In 1985 a grant from the Spanish-North American Joint Committee allowed her to work in the laboratory of Paola Timiras at the University of California, Berkeley, and at a medical centre in San Francisco. She was the principal investigator of national research projects without interruption from 1981 to 2000 and, from 1983, of international projects with France and the United States. In 1995 she was named a scientific researcher ad honorem, and she remained active until her retirement in 2000.

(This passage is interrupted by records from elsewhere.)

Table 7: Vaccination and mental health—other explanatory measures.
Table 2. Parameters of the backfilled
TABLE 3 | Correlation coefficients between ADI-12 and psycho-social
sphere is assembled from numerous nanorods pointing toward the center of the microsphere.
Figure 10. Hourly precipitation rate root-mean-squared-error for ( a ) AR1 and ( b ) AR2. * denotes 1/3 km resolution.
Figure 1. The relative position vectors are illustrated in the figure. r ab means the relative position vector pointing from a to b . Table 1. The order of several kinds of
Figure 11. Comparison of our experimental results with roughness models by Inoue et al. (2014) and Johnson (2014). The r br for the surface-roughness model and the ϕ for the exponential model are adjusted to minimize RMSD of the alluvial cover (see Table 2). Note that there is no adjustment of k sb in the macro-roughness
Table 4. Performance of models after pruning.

Her work centred on hormonal imbalances and malnutrition during pregnancy, the regulation of carbohydrate metabolism, the thyroid axis, and insulin secretion, as well as the relationship between nutrients and endocrine factors. She published about eighty papers in journals such as Endocrinology, the American Journal of Physiology and the Journal of Neurochemistry, supervised ten doctoral theses, and helped to set up the perinatal biochemistry group of the Spanish Society of Biochemistry.

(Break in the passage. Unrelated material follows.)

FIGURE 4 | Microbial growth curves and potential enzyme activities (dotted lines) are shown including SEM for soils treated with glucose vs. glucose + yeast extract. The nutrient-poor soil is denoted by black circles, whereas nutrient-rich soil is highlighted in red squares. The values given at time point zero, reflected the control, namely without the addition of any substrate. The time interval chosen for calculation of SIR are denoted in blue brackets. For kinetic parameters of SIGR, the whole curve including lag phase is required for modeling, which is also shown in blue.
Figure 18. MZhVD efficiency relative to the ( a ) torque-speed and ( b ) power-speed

== Memberships and honours ==
Pascual-Leone was first elected a corresponding member of the Real Academia Nacional de Farmacia and later a full (numerary) academician, occupying Medal 14. She delivered her inaugural address, Visión endocrina actual de las interconexiones celulares: la familia de la insulina, on 13 December 2001. She was a vice-president of the academy in 2007, gave the opening address of its 2008 academic year on 17 January 2008, and subsequently became a supernumerary academician. In 2021 she was made the first honorary academician of the Academia de Farmacia de la Comunitat Valenciana.

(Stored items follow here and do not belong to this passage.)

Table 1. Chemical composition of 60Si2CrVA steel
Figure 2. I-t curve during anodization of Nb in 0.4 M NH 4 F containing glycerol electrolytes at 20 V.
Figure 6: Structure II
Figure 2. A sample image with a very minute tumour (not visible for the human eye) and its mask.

Her distinctions include the "Best Scientific Work of the Year" award of the College of Pharmacists of Alicante, granted jointly with the University of Granada (1966), the silver medal of the Académie Internationale de Lutèce in Paris (1976), the Alter (1978) and Abelló (1979) prizes of the Real Academia Nacional de Farmacia, the National Research Prize Reina Sofía on the Prevention of Deficiencies (1994), and the gold medal of the Faculty of Pharmacy of the Complutense University of Madrid (2006), awarded for her work at the Institute of Biochemistry.
== Selected works ==
- Retroceso en el tiempo: la investigación biomédica en España. Testimonios y reflexiones (ed.). Madrid: Fundación Areces / Real Academia Nacional de Farmacia, 2012.